Redundified. Severanced. Forcibly quitted. 

Or, if you are of a more medieval mindset, pillaged. Ravaged. Destroyed.

That is the plan anyway. 

"Medieval" comes to mind when I feel the teeny but acutely painful paper cuts around my fingernail as they greet an unexpected drop of lemon juice or try to press on an unyielding remote control button. Persistent, consistent, insistent shoots of pain all day and night, from pathetic little scars that look so insignificant. 

This is the main side effect from the cetuximab. Other little joys include ridiculously long eyelashes which brush off the inside of my glasses, and a lovely pustular rash on my face, back and chest. I may have mentioned this before, but don't at me, as they say. 

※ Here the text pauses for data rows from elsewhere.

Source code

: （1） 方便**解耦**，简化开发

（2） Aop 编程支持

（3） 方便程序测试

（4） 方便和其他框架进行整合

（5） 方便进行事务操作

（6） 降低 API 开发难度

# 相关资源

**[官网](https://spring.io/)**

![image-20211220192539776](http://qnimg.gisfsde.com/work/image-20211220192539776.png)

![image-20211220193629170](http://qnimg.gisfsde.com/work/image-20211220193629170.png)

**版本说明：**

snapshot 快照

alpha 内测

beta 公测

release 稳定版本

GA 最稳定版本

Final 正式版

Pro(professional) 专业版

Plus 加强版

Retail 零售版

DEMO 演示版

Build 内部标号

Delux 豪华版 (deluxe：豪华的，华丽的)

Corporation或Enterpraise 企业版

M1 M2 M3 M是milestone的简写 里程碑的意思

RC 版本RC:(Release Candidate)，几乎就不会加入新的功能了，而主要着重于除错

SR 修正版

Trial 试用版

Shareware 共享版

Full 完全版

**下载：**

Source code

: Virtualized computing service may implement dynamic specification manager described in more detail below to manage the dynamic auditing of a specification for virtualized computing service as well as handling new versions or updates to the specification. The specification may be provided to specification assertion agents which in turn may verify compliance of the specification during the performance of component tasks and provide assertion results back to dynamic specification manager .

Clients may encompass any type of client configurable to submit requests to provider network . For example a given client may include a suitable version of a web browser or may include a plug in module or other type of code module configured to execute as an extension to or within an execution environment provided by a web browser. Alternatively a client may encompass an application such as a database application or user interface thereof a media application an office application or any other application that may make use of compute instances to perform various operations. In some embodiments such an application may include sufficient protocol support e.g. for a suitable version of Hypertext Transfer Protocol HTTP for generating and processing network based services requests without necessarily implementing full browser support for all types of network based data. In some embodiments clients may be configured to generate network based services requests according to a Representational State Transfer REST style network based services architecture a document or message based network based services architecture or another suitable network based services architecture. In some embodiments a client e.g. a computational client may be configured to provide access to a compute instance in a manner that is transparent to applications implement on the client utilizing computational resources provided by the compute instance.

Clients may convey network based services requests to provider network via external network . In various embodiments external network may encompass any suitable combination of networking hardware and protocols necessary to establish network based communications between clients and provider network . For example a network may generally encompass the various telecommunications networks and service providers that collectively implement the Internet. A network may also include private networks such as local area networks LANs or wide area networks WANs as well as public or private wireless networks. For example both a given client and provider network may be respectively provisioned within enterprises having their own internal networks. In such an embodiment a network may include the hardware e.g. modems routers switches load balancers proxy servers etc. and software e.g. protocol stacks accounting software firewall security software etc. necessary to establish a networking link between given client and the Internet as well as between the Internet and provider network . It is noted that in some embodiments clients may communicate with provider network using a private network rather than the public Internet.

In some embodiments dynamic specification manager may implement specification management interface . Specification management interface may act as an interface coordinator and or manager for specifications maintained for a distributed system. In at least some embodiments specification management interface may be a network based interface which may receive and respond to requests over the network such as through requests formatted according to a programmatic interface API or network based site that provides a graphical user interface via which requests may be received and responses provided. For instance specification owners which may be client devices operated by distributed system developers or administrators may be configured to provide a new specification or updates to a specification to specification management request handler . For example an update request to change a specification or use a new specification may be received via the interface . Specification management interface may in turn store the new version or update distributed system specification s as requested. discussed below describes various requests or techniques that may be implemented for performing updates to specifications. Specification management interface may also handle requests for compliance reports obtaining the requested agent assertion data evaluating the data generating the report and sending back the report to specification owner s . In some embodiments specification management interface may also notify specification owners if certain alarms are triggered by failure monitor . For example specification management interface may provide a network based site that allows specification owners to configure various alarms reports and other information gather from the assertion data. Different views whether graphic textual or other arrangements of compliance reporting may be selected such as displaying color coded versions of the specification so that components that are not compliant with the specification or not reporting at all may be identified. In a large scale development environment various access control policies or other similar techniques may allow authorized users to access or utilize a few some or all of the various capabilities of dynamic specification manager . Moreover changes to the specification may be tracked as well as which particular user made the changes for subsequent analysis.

It doesn't cause my immunity to drop or make me particularly tired. It takes about 4 hours to administer and I pop into the lovely "chemo" ward people every two weeks where they sort me out. (I think the chances of them changing the name to the SACT Ward are small). 

I had scans before Christmas which show a sustained improvement in my liver tumour and nothing new anywhere else, so all is good. 

I have come to accept the likelihood that I will need to stay on some maintenance treatment into the future; like, looonnnggg into the future. I was ferociously lucky to get away without it before. Nearly every other Stage 4 bowel cancer patient I know has needed some kind of ongoing therapy to keep them ticking over. I was special but now I am definitely not.

It's fine, like. 

It messes a bit with my thoughts about returning to active duty as a GP.  I will have to ponder that. 

For the moment, I am delighted to keep working with the wonderful people in the National Screening Service, while the wonderful people in the Mercy University Hospital are still working to keep me alive and well.